-- What you need to do --
For every item below, format its lines of text as a numbered list, leaving out any blank lines.

-- Supplied data --
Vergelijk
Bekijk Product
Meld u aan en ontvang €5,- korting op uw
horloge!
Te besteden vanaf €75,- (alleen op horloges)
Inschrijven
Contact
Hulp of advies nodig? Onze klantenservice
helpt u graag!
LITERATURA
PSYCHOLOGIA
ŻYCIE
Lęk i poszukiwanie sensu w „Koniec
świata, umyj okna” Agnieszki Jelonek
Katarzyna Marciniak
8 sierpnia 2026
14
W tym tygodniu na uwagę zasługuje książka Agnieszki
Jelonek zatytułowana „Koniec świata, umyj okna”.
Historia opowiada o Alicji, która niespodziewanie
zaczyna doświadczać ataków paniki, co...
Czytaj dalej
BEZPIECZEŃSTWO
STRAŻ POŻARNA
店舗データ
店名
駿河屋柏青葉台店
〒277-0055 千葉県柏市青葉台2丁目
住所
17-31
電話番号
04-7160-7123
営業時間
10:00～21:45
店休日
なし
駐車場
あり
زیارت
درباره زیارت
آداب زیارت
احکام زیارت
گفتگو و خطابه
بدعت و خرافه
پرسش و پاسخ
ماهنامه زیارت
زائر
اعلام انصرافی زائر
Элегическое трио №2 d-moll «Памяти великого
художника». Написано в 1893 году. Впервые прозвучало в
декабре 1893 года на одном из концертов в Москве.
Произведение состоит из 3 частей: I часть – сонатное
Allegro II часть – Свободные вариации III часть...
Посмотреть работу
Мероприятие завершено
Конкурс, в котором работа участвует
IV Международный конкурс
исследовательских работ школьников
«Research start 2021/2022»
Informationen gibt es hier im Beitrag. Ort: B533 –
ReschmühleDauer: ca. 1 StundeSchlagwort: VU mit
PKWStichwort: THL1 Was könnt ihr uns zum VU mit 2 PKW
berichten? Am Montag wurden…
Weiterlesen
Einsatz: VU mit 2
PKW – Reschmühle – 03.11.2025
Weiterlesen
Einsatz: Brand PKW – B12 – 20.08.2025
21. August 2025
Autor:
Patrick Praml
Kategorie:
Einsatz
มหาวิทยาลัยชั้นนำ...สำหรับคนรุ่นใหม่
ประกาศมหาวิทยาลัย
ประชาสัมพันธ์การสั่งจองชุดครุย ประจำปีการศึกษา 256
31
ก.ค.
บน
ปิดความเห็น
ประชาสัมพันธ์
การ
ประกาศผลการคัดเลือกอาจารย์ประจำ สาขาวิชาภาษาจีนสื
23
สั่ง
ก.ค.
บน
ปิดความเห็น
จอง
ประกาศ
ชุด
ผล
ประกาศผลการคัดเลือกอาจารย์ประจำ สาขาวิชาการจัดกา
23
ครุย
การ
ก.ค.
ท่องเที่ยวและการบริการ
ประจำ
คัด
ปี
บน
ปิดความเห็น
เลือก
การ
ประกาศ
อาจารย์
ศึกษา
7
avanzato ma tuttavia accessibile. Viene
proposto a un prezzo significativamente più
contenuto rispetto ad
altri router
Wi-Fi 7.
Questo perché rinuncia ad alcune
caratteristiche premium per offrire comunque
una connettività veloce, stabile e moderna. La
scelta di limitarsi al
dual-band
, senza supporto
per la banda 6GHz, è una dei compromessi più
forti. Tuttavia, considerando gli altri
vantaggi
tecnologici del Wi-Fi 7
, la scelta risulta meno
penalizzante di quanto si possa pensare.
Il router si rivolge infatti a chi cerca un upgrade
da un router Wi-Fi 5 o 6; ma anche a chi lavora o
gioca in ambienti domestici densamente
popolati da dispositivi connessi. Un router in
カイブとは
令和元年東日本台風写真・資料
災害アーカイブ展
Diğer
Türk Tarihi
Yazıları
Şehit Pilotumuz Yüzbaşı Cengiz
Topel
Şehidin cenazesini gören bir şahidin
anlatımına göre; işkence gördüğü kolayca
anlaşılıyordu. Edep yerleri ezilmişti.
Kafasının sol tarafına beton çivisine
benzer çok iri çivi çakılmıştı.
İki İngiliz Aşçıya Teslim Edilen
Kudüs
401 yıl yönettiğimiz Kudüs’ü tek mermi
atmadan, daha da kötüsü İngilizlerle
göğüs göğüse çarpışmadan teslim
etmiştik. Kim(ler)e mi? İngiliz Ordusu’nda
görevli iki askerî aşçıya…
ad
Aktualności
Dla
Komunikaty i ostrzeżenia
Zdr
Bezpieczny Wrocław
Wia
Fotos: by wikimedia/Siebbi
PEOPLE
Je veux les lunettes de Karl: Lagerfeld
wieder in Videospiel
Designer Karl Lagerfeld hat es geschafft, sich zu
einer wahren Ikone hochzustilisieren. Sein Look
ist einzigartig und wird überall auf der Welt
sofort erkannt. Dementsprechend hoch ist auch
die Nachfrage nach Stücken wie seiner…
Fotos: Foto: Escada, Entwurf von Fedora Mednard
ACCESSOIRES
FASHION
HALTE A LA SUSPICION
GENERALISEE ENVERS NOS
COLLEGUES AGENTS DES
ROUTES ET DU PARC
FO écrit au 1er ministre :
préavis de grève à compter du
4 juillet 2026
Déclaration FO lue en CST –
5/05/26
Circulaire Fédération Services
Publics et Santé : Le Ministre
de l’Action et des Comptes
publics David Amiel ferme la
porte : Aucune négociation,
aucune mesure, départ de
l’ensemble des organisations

-- Answer space --
1. Vergelijk
2. Bekijk Product
3. Meld u aan en ontvang €5,- korting op uw
4. horloge!
5. Te besteden vanaf €75,- (alleen op horloges)
6. Inschrijven
7. Contact
8. Hulp of advies nodig? Onze klantenservice
9. helpt u graag!
10. LITERATURA
11. PSYCHOLOGIA
12. ŻYCIE
13. Lęk i poszukiwanie sensu w „Koniec
14. świata, umyj okna” Agnieszki Jelonek
15. Katarzyna Marciniak
16. 8 sierpnia 2026
17. 14
18. W tym tygodniu na uwagę zasługuje książka Agnieszki
19. Jelonek zatytułowana „Koniec świata, umyj okna”.
20. Historia opowiada o Alicji, która niespodziewanie
21. zaczyna doświadczać ataków paniki, co...
22. Czytaj dalej
23. BEZPIECZEŃSTWO
24. STRAŻ POŻARNA
25. 店舗データ
26. 店名
27. 駿河屋柏青葉台店
28. 〒277-0055 千葉県柏市青葉台2丁目
29. 住所
30. 17-31
31. 電話番号
32. 04-7160-7123
33. 営業時間
34. 10:00～21:45
35. 店休日
36. なし
37. 駐車場
38. あり
39. زیارت
40. درباره زیارت
41. آداب زیارت
42. احکام زیارت
43. گفتگو و خطابه
44. بدعت و خرافه
45. پرسش و پاسخ
46. ماهنامه زیارت
47. زائر
48. اعلام انصرافی زائر
49. Элегическое трио №2 d-moll «Памяти великого
50. художника». Написано в 1893 году. Впервые прозвучало в
51. декабре 1893 года на одном из концертов в Москве.
52. Произведение состоит из 3 частей: I часть – сонатное
53. Allegro II часть – Свободные вариации III часть...
54. Посмотреть работу
55. Мероприятие завершено
56. Конкурс, в котором работа участвует
57. IV Международный конкурс
58. исследовательских работ школьников
59. «Research start 2021/2022»
60. Informationen gibt es hier im Beitrag. Ort: B533 –
61. ReschmühleDauer: ca. 1 StundeSchlagwort: VU mit
62. PKWStichwort: THL1 Was könnt ihr uns zum VU mit 2 PKW
63. berichten? Am Montag wurden…
64. Weiterlesen
65. Einsatz: VU mit 2
66. PKW – Reschmühle – 03.11.2025
67. Weiterlesen
68. Einsatz: Brand PKW – B12 – 20.08.2025
69. 21. August 2025
70. Autor:
71. Patrick Praml
72. Kategorie:
73. Einsatz
74. มหาวิทยาลัยชั้นนำ...สำหรับคนรุ่นใหม่
75. ประกาศมหาวิทยาลัย
76. ประชาสัมพันธ์การสั่งจองชุดครุย ประจำปีการศึกษา 256
77. 31
78. ก.ค.
79. บน
80. ปิดความเห็น
81. ประชาสัมพันธ์
82. การ
83. ประกาศผลการคัดเลือกอาจารย์ประจำ สาขาวิชาภาษาจีนสื
84. 23
85. สั่ง
86. ก.ค.
87. บน
88. ปิดความเห็น
89. จอง
90. ประกาศ
91. ชุด
92. ผล
93. ประกาศผลการคัดเลือกอาจารย์ประจำ สาขาวิชาการจัดกา
94. 23
95. ครุย
96. การ
97. ก.ค.
98. ท่องเที่ยวและการบริการ
99. ประจำ
100. คัด
101. ปี
102. บน
103. ปิดความเห็น
104. เลือก
105. การ
106. ประกาศ
107. อาจารย์
108. ศึกษา
109. 7
110. avanzato ma tuttavia accessibile. Viene
111. proposto a un prezzo significativamente più
112. contenuto rispetto ad
113. altri router
114. Wi-Fi 7.
115. Questo perché rinuncia ad alcune
116. caratteristiche premium per offrire comunque
117. una connettività veloce, stabile e moderna. La
118. scelta di limitarsi al
119. dual-band
120. , senza supporto
121. per la banda 6GHz, è una dei compromessi più
122. forti. Tuttavia, considerando gli altri
123. vantaggi
124. tecnologici del Wi-Fi 7
125. , la scelta risulta meno
126. penalizzante di quanto si possa pensare.
127. Il router si rivolge infatti a chi cerca un upgrade
128. da un router Wi-Fi 5 o 6; ma anche a chi lavora o
129. gioca in ambienti domestici densamente
130. popolati da dispositivi connessi. Un router in
131. カイブとは
132. 令和元年東日本台風写真・資料
133. 災害アーカイブ展
134. Diğer
135. Türk Tarihi
136. Yazıları
137. Şehit Pilotumuz Yüzbaşı Cengiz
138. Topel
139. Şehidin cenazesini gören bir şahidin
140. anlatımına göre; işkence gördüğü kolayca
141. anlaşılıyordu. Edep yerleri ezilmişti.
142. Kafasının sol tarafına beton çivisine
143. benzer çok iri çivi çakılmıştı.
144. İki İngiliz Aşçıya Teslim Edilen
145. Kudüs
146. 401 yıl yönettiğimiz Kudüs’ü tek mermi
147. atmadan, daha da kötüsü İngilizlerle
148. göğüs göğüse çarpışmadan teslim
149. etmiştik. Kim(ler)e mi? İngiliz Ordusu’nda
150. görevli iki askerî aşçıya…
151. ad
152. Aktualności
153. Dla
154. Komunikaty i ostrzeżenia
155. Zdr
156. Bezpieczny Wrocław
157. Wia
158. Fotos: by wikimedia/Siebbi
159. PEOPLE
160. Je veux les lunettes de Karl: Lagerfeld
161. wieder in Videospiel
162. Designer Karl Lagerfeld hat es geschafft, sich zu
163. einer wahren Ikone hochzustilisieren. Sein Look
164. ist einzigartig und wird überall auf der Welt
165. sofort erkannt. Dementsprechend hoch ist auch
166. die Nachfrage nach Stücken wie seiner…
167. Fotos: Foto: Escada, Entwurf von Fedora Mednard
168. ACCESSOIRES
169. FASHION
170. HALTE A LA SUSPICION
171. GENERALISEE ENVERS NOS
172. COLLEGUES AGENTS DES
173. ROUTES ET DU PARC
174. FO écrit au 1er ministre :
175. préavis de grève à compter du
176. 4 juillet 2026
177. Déclaration FO lue en CST –
178. 5/05/26
179. Circulaire Fédération Services
180. Publics et Santé : Le Ministre
181. de l’Action et des Comptes
182. publics David Amiel ferme la
183. porte : Aucune négociation,
184. aucune mesure, départ de
185. l’ensemble des organisations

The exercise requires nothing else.